### DATA SHOWN
--- --- ---

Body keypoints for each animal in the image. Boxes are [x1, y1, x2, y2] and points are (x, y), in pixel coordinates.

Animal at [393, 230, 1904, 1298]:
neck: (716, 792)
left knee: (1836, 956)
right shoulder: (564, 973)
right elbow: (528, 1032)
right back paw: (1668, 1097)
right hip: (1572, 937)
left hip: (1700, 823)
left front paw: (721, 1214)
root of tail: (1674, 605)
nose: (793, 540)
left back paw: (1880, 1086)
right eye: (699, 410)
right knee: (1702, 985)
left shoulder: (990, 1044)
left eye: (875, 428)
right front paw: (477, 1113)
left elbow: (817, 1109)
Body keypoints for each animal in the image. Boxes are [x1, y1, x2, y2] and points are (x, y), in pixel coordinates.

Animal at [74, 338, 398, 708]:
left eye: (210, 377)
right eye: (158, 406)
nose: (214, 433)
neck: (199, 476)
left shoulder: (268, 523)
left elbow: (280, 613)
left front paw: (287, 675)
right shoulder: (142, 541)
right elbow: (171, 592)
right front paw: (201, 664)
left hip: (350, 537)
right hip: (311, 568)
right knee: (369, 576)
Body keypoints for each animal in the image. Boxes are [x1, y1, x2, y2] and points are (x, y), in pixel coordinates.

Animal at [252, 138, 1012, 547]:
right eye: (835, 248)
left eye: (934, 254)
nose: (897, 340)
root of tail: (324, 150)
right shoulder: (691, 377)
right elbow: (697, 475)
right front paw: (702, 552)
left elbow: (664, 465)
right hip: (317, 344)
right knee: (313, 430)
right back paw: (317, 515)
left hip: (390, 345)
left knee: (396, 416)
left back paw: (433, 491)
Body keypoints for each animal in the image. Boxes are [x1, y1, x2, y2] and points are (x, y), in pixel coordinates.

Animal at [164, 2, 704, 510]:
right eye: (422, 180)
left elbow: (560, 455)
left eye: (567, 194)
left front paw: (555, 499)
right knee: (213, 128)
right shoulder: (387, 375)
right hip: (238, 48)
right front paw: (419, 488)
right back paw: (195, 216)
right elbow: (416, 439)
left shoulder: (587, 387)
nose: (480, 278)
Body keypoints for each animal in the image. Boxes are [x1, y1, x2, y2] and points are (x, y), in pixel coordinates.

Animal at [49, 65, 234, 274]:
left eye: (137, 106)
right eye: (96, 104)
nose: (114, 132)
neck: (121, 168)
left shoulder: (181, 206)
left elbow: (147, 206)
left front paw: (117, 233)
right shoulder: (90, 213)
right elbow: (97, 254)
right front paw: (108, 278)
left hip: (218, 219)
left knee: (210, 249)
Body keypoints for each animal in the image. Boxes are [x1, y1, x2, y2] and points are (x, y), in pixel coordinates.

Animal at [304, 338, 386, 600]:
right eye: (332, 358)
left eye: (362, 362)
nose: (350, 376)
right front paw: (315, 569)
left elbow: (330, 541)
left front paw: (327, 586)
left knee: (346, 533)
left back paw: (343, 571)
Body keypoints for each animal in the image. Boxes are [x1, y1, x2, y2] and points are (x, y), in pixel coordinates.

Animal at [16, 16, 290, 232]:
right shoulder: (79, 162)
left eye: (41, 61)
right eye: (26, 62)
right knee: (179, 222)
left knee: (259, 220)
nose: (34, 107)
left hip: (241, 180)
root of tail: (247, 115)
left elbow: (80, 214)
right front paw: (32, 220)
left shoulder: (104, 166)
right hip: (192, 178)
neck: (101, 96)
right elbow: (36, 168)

--- --- ---

### WHAT IS EXPECTED
Copy each line in the listing where "tail" appears.

### RESULT OF THE EXERCISE
root of tail: (1674, 605)
root of tail: (324, 150)
root of tail: (247, 115)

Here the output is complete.